SPOILER ALERT: Gretchen hadn’t just been poisoning Margaret. She’d been feeding her TAPEWORM LARVAE until there were TWENTY-THREE POUNDS OF SQUIRMING WORMS in Margaret’s stomach. That’s some next-level demon sh**.

What’s miraculous, however, is how Hendrix manages to switch between the macabre and the hilarious without it seeming jarring or poorly-paced. After realizing that Gretchen isn’t just suffering from run-of-the-mill teenage depression, Abby searches out an exorcist. His name is Chris Lemon, and he’s part of a traveling Christian theatre troupe called the “Lemon Brothers Faith and Fitness Show.” They’re a hunky, bronzed, jock-brained, 6-pack-having group of bros spreading the good word of our Lord and Savior Jesus Christ. It’s exactly as campy as you would expect from a guy whose first book was about a haunted Ikea.

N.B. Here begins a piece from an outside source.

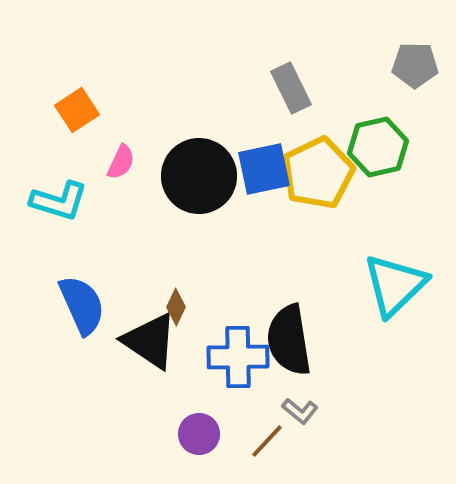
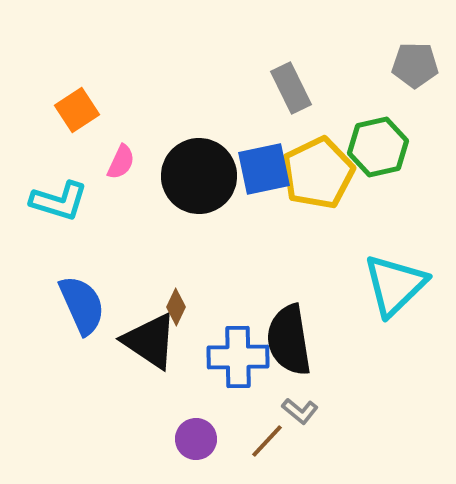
purple circle: moved 3 px left, 5 px down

All horror and giggles aside, what I loved most about this book was that, in the end, what saved the day wasn’t religion or romance but the power of friendship between two teenage girls. There is no swoon-worthy love interest in this book (something that’s almost never seen in young adult fiction). It passes the Bechdel Test on page 4. Despite what the bright colors and cheesy ’80s song lyrics at the top of every chapter may suggest, the book doesn’t sugar-coat friendship by portraying it as something infallible or chaste. It frequently draws attention to the ways in which friendship can be flawed or skewed by power dynamics, especially during high school. At the same time, portraying the lowest lows of female friendship also allows Hendrix to showcase their highest highs without it seeming contrived or preachy. This book is a reminder that love stories don’t always have to be romantic. It’s beautiful, and heartbreaking, and an ode to anyone who has ever had a Best Friend Forever.

Basically, go read My Best Friend’s Exorcism. You’ll have the time of your life.

What books have you found lately that cross some surprising genres?